Semua pasti mengatakan, mengapa menjadi gubernur DKI. Jakarta, Kan Indonesia tidak hanya di Jakarta. Dan kembali perdebatan serta tarik ulur terjadi di tingkat para politisi. Bahkan sampai pada para pedagang pecel semua terlihat aneh mengapa orang di luar Jakarta bisa memimpin Jakarta, padahal aturannya adalahh orang yang semestinya penduduk setempat atau bermukim di daerah itu. Dengan dibuktikan kepemilikan KTP atau identitas lain. Kenapa keduanya bisa terpilih? Padahal orang Jakarta semula menganggapnya biasa-biasa saja dan tidak ada yang istimewa.
Dan anehnya lagi, terjadinya penggelembungan suara dengan munculnya pendatang siluman dan dadakan yang ikut meramaikan proses pemilihan, jadilah suara membengkak dan banyak yang tidak percaya dengan hasil perolehan suara yang cukup signifikan. Pendatang siluman menjelang Pilkada selalu saja ada dan itu seperti gerakan yang sudah terstruktur yang tujuannya memenangkan kompetisi. Cara-cara curang dengan imbalan sejumlah uang menjadi salah satu cara yang paling menarik di abad ini.
Politik mengalir seiring dengan berita yang mendukung dan menyudutkan, opini positif maupun fitnah, permainan money politik yang sampai sekarang masih terjadi. Dan tidak menampik dengan semakin banyaknya uang disebar, ternyata berefek positif terhadap keterpilihan para calon. Belum lagi ditambah permainan para hacker bayaran yang sudah membuat situs-situs palsu dan akun kloningan agar mendukung salah satu kandidat yang hendak berlaga.
Dan akhirnya, keduanyanya hidup nyaman di panggung besar DKI Jakarta.

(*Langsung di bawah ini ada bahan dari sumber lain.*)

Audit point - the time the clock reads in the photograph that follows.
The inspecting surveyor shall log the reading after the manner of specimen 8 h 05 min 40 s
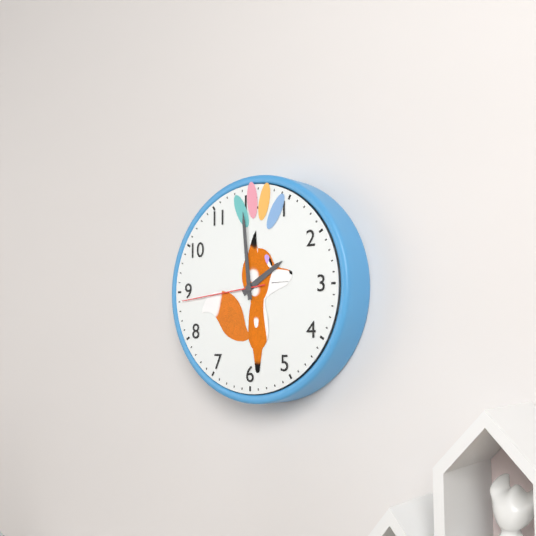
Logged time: 1 h 59 min 44 s
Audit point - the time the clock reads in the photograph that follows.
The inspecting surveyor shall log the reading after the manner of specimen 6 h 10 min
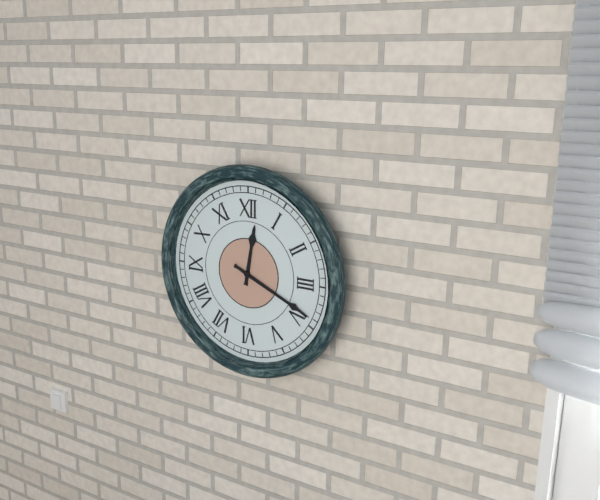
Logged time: 12 h 19 min
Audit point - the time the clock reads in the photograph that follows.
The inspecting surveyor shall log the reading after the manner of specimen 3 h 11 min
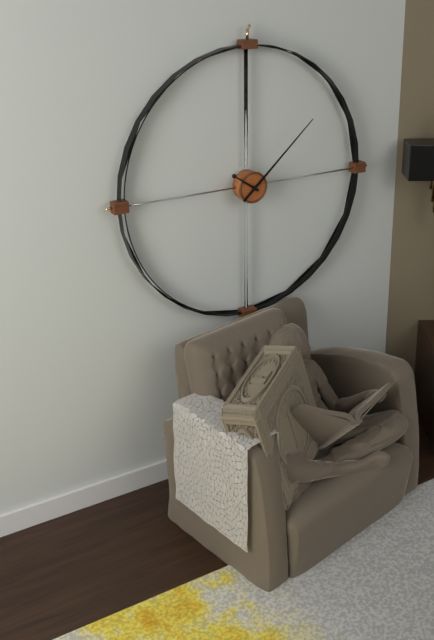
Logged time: 10 h 08 min
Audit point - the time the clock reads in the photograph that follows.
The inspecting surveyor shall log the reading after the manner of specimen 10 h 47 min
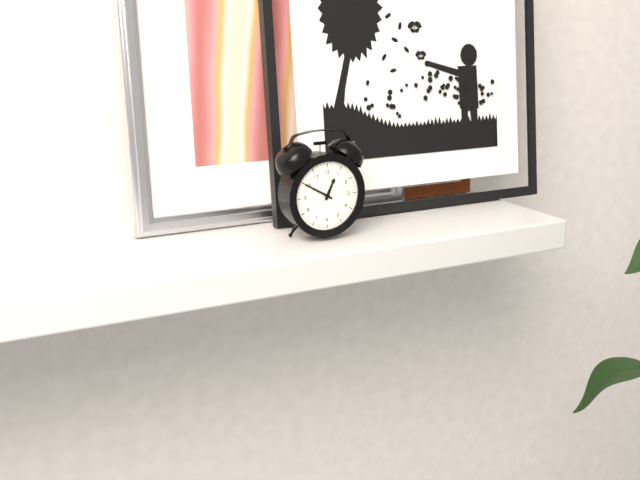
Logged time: 12 h 50 min
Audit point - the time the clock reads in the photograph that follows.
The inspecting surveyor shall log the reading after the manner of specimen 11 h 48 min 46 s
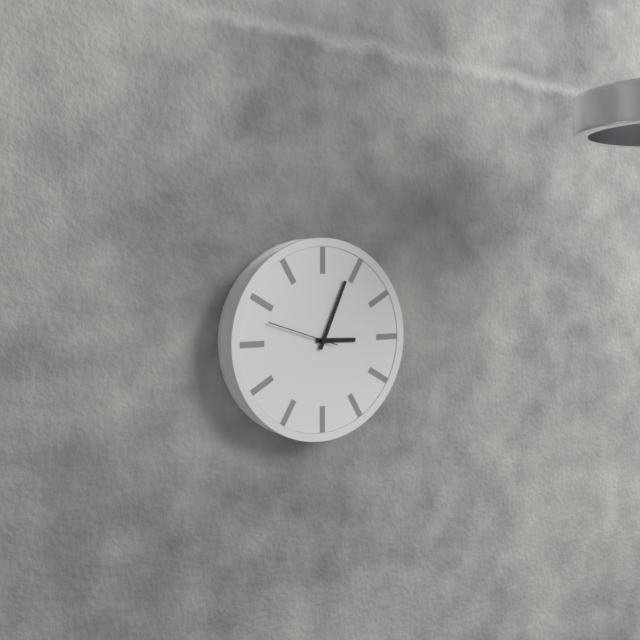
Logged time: 3 h 04 min 48 s
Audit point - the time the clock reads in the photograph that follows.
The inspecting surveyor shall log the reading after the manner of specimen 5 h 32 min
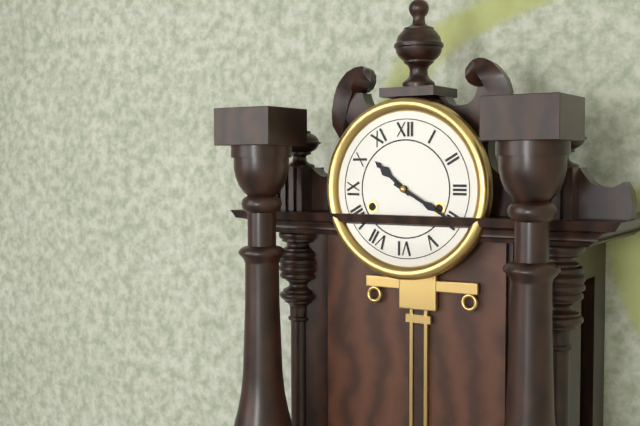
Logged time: 10 h 20 min
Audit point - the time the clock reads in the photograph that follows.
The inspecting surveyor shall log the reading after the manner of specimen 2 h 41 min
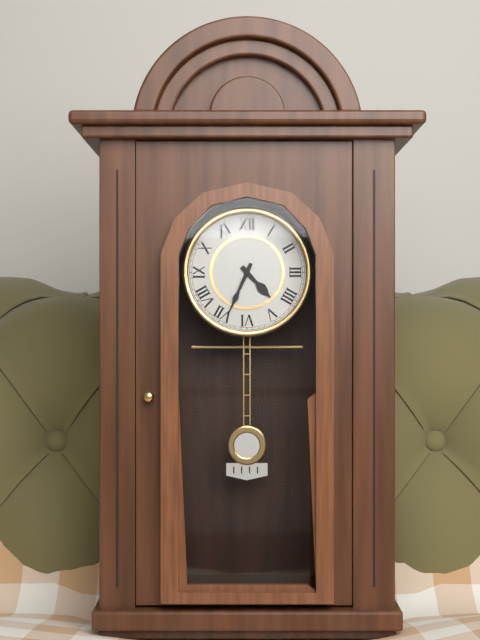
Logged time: 4 h 34 min
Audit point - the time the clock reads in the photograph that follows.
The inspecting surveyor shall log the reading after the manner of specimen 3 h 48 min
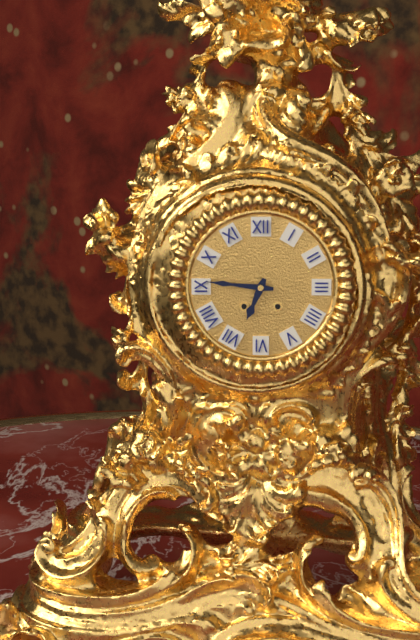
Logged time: 6 h 46 min
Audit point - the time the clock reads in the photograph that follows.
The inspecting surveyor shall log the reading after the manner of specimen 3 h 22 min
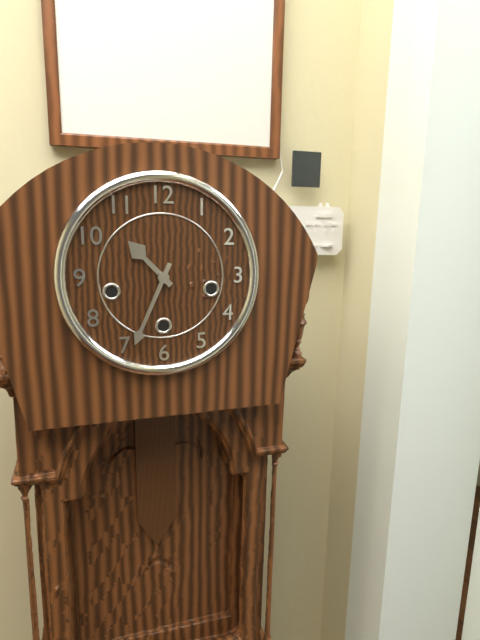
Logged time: 10 h 34 min
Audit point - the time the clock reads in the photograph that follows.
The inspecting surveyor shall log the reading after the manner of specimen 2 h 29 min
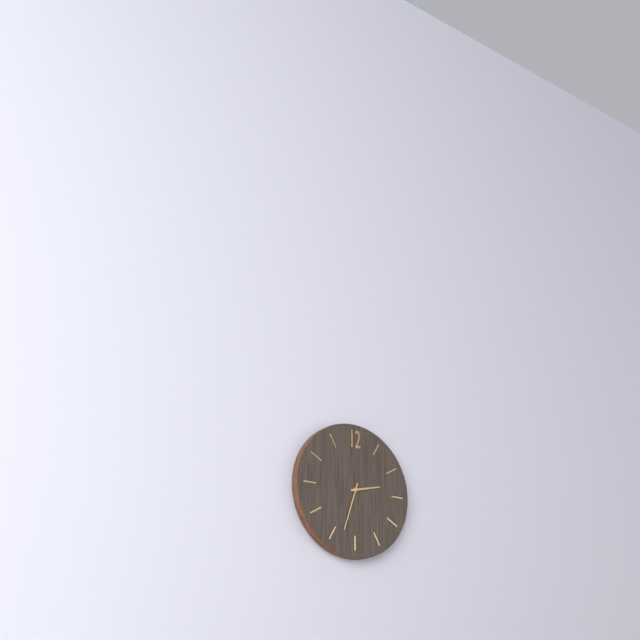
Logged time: 2 h 33 min
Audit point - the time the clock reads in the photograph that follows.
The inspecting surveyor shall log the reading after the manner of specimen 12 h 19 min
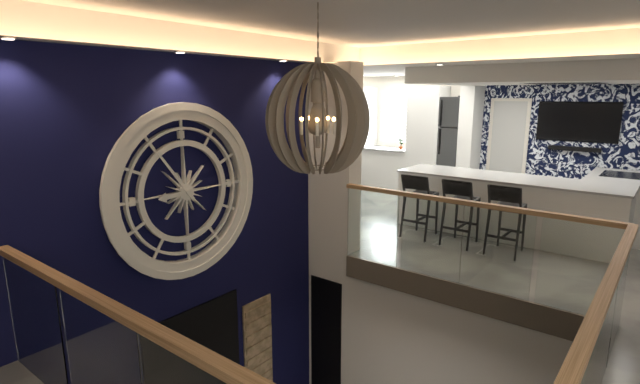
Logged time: 8 h 54 min
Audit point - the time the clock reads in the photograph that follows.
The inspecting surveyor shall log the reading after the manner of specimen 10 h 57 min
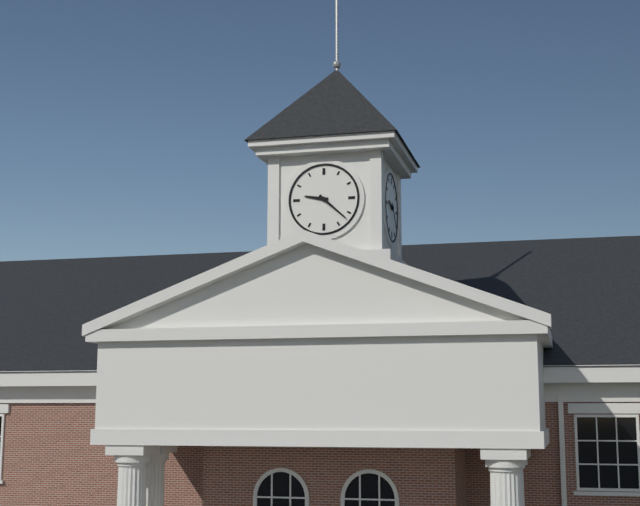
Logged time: 9 h 22 min
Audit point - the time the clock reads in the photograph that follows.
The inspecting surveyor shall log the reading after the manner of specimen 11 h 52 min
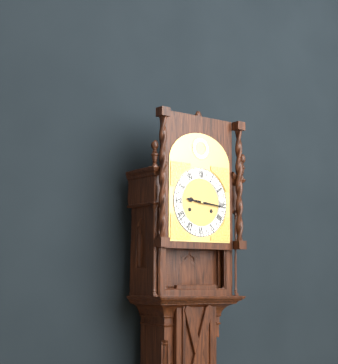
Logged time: 9 h 16 min
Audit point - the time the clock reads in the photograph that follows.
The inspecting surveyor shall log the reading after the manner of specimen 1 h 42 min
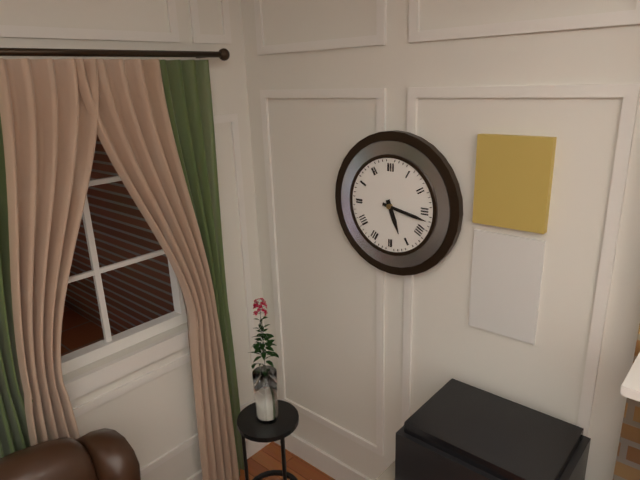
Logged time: 5 h 17 min
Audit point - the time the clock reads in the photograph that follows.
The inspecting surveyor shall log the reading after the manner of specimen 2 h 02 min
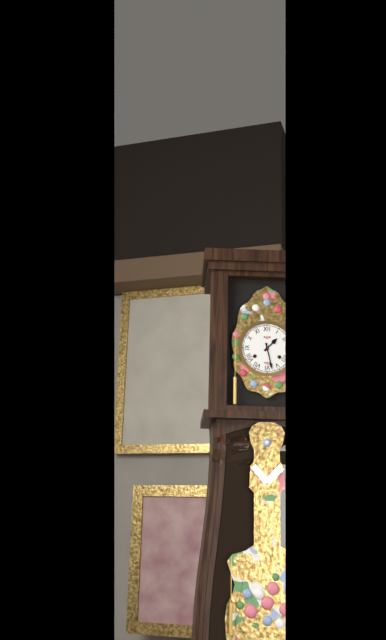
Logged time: 1 h 28 min
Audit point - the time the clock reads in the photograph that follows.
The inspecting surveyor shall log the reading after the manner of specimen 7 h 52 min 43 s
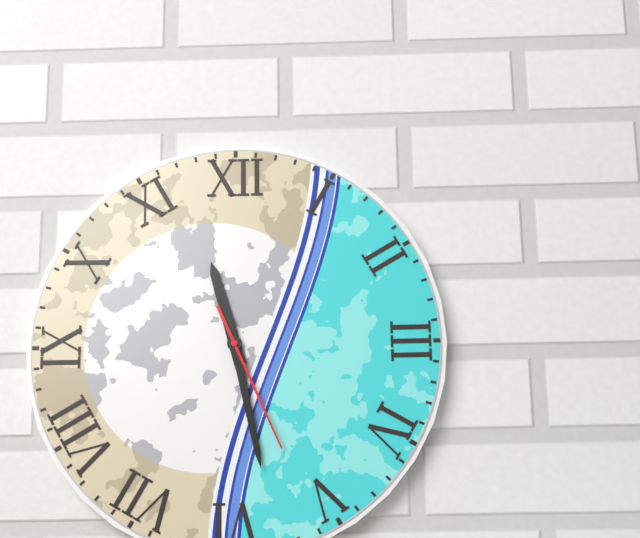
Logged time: 11 h 28 min 26 s
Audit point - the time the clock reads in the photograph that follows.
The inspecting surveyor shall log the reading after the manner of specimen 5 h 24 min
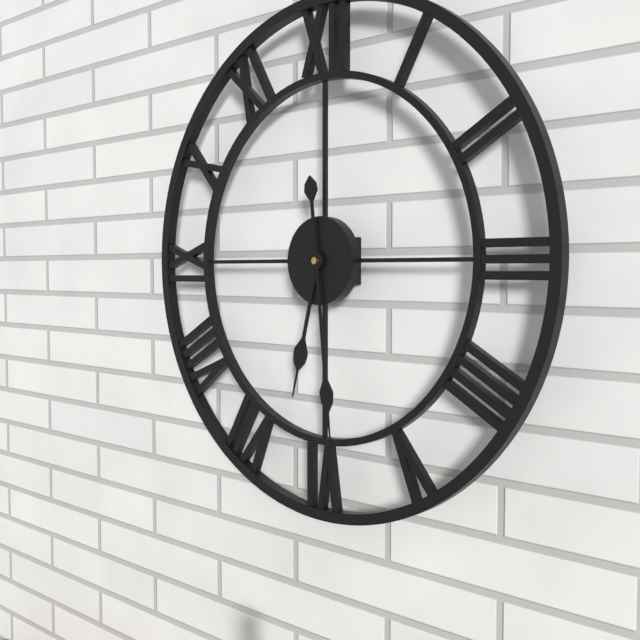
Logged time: 6 h 29 min
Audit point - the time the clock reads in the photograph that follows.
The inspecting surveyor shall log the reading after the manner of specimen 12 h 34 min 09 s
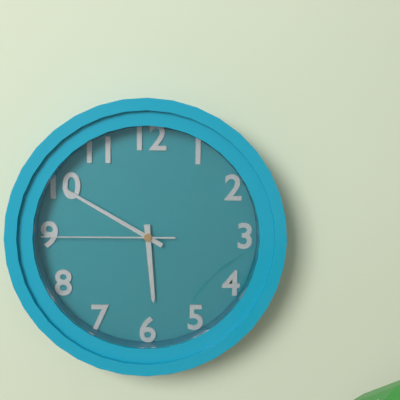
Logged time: 5 h 50 min 45 s
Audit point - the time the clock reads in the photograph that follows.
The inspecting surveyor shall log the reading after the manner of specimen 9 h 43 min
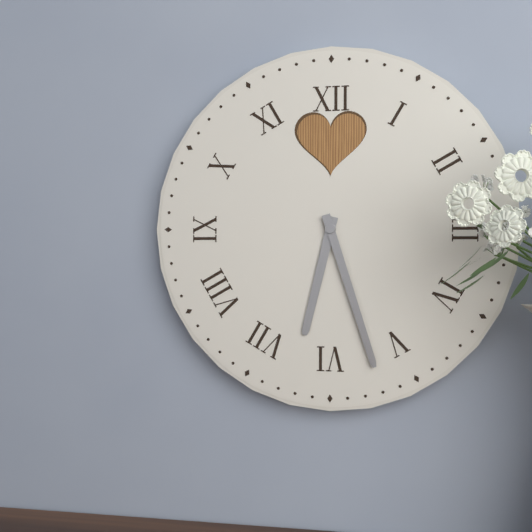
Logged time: 6 h 27 min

Nah, kini Tri Rismaharini juga tengah didorong mau menjadi kepala daerah di daerah rebutan ini. Daerah yang teramat harum dan manis bagi para politisi. Semua orang ingin menjadi pemimpin daerah ini. Tapi apa yang terjadi? Yang menolak pencalonan beliau mengatakan "mengapa ke Jakarta, kan Indonesia gak hanya Jakarta. Kenapa tidak di Jawa Timur menggantikan Sukarwo?